==== SOURCE DATA

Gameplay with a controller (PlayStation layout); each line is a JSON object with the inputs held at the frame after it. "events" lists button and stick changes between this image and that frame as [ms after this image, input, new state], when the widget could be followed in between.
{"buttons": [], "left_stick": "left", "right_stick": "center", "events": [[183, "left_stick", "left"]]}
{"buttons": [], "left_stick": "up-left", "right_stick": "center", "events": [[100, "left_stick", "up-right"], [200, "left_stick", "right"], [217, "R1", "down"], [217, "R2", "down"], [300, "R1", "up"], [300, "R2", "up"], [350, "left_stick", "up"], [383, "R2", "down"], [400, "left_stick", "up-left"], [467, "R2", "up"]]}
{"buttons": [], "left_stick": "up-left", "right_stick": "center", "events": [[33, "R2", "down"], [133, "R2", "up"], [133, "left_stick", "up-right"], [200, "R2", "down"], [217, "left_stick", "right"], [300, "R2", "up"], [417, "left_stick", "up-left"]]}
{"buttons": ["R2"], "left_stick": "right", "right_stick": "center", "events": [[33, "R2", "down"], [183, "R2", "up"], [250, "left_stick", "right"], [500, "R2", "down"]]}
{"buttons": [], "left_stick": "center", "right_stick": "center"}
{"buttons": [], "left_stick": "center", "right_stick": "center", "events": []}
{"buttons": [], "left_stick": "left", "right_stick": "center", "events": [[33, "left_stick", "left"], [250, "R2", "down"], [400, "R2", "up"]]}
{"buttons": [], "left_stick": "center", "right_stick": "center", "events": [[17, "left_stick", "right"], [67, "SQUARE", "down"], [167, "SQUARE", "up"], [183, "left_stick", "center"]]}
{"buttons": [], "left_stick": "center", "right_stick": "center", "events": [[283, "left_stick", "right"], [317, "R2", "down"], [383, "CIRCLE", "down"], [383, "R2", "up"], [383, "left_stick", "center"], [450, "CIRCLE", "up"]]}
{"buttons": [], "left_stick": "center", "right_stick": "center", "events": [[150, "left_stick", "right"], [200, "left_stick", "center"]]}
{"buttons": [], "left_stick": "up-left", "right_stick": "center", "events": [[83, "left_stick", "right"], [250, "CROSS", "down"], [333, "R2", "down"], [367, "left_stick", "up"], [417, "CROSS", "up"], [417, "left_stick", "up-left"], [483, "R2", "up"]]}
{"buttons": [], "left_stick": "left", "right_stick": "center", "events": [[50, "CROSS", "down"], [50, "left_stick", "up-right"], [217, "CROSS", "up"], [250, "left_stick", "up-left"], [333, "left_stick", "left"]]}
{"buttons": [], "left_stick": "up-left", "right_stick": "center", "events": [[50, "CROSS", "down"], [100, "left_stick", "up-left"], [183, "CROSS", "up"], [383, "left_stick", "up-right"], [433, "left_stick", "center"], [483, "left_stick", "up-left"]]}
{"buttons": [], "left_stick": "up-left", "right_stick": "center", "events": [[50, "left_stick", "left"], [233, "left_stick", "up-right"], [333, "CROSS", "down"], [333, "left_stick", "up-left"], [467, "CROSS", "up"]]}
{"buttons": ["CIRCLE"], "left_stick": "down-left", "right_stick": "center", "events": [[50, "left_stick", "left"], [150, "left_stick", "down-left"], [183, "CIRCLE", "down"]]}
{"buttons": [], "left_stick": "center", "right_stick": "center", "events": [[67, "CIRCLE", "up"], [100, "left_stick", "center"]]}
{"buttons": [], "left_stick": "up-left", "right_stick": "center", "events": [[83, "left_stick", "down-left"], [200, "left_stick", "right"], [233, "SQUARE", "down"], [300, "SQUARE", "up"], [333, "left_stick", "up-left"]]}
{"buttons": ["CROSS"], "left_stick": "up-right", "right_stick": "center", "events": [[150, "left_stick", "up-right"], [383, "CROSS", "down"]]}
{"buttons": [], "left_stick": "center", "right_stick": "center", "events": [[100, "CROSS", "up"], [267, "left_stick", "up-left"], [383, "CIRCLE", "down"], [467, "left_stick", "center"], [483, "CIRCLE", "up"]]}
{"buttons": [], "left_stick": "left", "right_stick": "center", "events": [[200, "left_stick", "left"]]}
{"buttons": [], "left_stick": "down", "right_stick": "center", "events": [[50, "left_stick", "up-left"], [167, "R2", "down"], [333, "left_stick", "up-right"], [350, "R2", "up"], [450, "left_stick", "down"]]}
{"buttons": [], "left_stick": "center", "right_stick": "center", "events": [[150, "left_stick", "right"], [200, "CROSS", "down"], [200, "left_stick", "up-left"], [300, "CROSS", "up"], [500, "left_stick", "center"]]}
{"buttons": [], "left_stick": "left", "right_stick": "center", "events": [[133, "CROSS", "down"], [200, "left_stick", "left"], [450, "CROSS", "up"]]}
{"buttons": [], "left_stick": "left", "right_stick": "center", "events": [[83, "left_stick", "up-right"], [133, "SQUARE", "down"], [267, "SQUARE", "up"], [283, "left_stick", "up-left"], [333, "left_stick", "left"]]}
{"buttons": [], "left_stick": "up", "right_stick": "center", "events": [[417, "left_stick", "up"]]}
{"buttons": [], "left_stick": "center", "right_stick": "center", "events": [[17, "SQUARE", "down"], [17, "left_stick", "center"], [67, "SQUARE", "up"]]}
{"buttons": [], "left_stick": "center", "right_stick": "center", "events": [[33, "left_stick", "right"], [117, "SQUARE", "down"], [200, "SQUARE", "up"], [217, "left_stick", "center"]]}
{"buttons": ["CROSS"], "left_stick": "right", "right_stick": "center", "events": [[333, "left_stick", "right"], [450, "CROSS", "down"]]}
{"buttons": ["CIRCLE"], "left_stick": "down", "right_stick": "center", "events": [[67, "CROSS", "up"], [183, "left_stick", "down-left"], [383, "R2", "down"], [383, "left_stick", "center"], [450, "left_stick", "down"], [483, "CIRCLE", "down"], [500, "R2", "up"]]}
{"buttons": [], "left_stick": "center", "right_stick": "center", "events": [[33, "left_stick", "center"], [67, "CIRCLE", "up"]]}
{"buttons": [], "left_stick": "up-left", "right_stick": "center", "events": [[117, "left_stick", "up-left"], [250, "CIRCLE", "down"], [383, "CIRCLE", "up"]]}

========

◆ **TO DO**:
Reproduce the data shown above exactly.

◆ **TASK RESPONSE**:
Gameplay with a controller (PlayStation layout); each line is a JSON object with the inputs held at the frame after it. "events" lists button and stick changes between this image and that frame as [ms after this image, input, new state], when the widget could be followed in between.
{"buttons": [], "left_stick": "left", "right_stick": "center", "events": [[183, "left_stick", "left"]]}
{"buttons": [], "left_stick": "up-left", "right_stick": "center", "events": [[100, "left_stick", "up-right"], [200, "left_stick", "right"], [217, "R1", "down"], [217, "R2", "down"], [300, "R1", "up"], [300, "R2", "up"], [350, "left_stick", "up"], [383, "R2", "down"], [400, "left_stick", "up-left"], [467, "R2", "up"]]}
{"buttons": [], "left_stick": "up-left", "right_stick": "center", "events": [[33, "R2", "down"], [133, "R2", "up"], [133, "left_stick", "up-right"], [200, "R2", "down"], [217, "left_stick", "right"], [300, "R2", "up"], [417, "left_stick", "up-left"]]}
{"buttons": ["R2"], "left_stick": "right", "right_stick": "center", "events": [[33, "R2", "down"], [183, "R2", "up"], [250, "left_stick", "right"], [500, "R2", "down"]]}
{"buttons": [], "left_stick": "center", "right_stick": "center"}
{"buttons": [], "left_stick": "center", "right_stick": "center", "events": []}
{"buttons": [], "left_stick": "left", "right_stick": "center", "events": [[33, "left_stick", "left"], [250, "R2", "down"], [400, "R2", "up"]]}
{"buttons": [], "left_stick": "center", "right_stick": "center", "events": [[17, "left_stick", "right"], [67, "SQUARE", "down"], [167, "SQUARE", "up"], [183, "left_stick", "center"]]}
{"buttons": [], "left_stick": "center", "right_stick": "center", "events": [[283, "left_stick", "right"], [317, "R2", "down"], [383, "CIRCLE", "down"], [383, "R2", "up"], [383, "left_stick", "center"], [450, "CIRCLE", "up"]]}
{"buttons": [], "left_stick": "center", "right_stick": "center", "events": [[150, "left_stick", "right"], [200, "left_stick", "center"]]}
{"buttons": [], "left_stick": "up-left", "right_stick": "center", "events": [[83, "left_stick", "right"], [250, "CROSS", "down"], [333, "R2", "down"], [367, "left_stick", "up"], [417, "CROSS", "up"], [417, "left_stick", "up-left"], [483, "R2", "up"]]}
{"buttons": [], "left_stick": "left", "right_stick": "center", "events": [[50, "CROSS", "down"], [50, "left_stick", "up-right"], [217, "CROSS", "up"], [250, "left_stick", "up-left"], [333, "left_stick", "left"]]}
{"buttons": [], "left_stick": "up-left", "right_stick": "center", "events": [[50, "CROSS", "down"], [100, "left_stick", "up-left"], [183, "CROSS", "up"], [383, "left_stick", "up-right"], [433, "left_stick", "center"], [483, "left_stick", "up-left"]]}
{"buttons": [], "left_stick": "up-left", "right_stick": "center", "events": [[50, "left_stick", "left"], [233, "left_stick", "up-right"], [333, "CROSS", "down"], [333, "left_stick", "up-left"], [467, "CROSS", "up"]]}
{"buttons": ["CIRCLE"], "left_stick": "down-left", "right_stick": "center", "events": [[50, "left_stick", "left"], [150, "left_stick", "down-left"], [183, "CIRCLE", "down"]]}
{"buttons": [], "left_stick": "center", "right_stick": "center", "events": [[67, "CIRCLE", "up"], [100, "left_stick", "center"]]}
{"buttons": [], "left_stick": "up-left", "right_stick": "center", "events": [[83, "left_stick", "down-left"], [200, "left_stick", "right"], [233, "SQUARE", "down"], [300, "SQUARE", "up"], [333, "left_stick", "up-left"]]}
{"buttons": ["CROSS"], "left_stick": "up-right", "right_stick": "center", "events": [[150, "left_stick", "up-right"], [383, "CROSS", "down"]]}
{"buttons": [], "left_stick": "center", "right_stick": "center", "events": [[100, "CROSS", "up"], [267, "left_stick", "up-left"], [383, "CIRCLE", "down"], [467, "left_stick", "center"], [483, "CIRCLE", "up"]]}
{"buttons": [], "left_stick": "left", "right_stick": "center", "events": [[200, "left_stick", "left"]]}
{"buttons": [], "left_stick": "down", "right_stick": "center", "events": [[50, "left_stick", "up-left"], [167, "R2", "down"], [333, "left_stick", "up-right"], [350, "R2", "up"], [450, "left_stick", "down"]]}
{"buttons": [], "left_stick": "center", "right_stick": "center", "events": [[150, "left_stick", "right"], [200, "CROSS", "down"], [200, "left_stick", "up-left"], [300, "CROSS", "up"], [500, "left_stick", "center"]]}
{"buttons": [], "left_stick": "left", "right_stick": "center", "events": [[133, "CROSS", "down"], [200, "left_stick", "left"], [450, "CROSS", "up"]]}
{"buttons": [], "left_stick": "left", "right_stick": "center", "events": [[83, "left_stick", "up-right"], [133, "SQUARE", "down"], [267, "SQUARE", "up"], [283, "left_stick", "up-left"], [333, "left_stick", "left"]]}
{"buttons": [], "left_stick": "up", "right_stick": "center", "events": [[417, "left_stick", "up"]]}
{"buttons": [], "left_stick": "center", "right_stick": "center", "events": [[17, "SQUARE", "down"], [17, "left_stick", "center"], [67, "SQUARE", "up"]]}
{"buttons": [], "left_stick": "center", "right_stick": "center", "events": [[33, "left_stick", "right"], [117, "SQUARE", "down"], [200, "SQUARE", "up"], [217, "left_stick", "center"]]}
{"buttons": ["CROSS"], "left_stick": "right", "right_stick": "center", "events": [[333, "left_stick", "right"], [450, "CROSS", "down"]]}
{"buttons": ["CIRCLE"], "left_stick": "down", "right_stick": "center", "events": [[67, "CROSS", "up"], [183, "left_stick", "down-left"], [383, "R2", "down"], [383, "left_stick", "center"], [450, "left_stick", "down"], [483, "CIRCLE", "down"], [500, "R2", "up"]]}
{"buttons": [], "left_stick": "center", "right_stick": "center", "events": [[33, "left_stick", "center"], [67, "CIRCLE", "up"]]}
{"buttons": [], "left_stick": "up-left", "right_stick": "center", "events": [[117, "left_stick", "up-left"], [250, "CIRCLE", "down"], [383, "CIRCLE", "up"]]}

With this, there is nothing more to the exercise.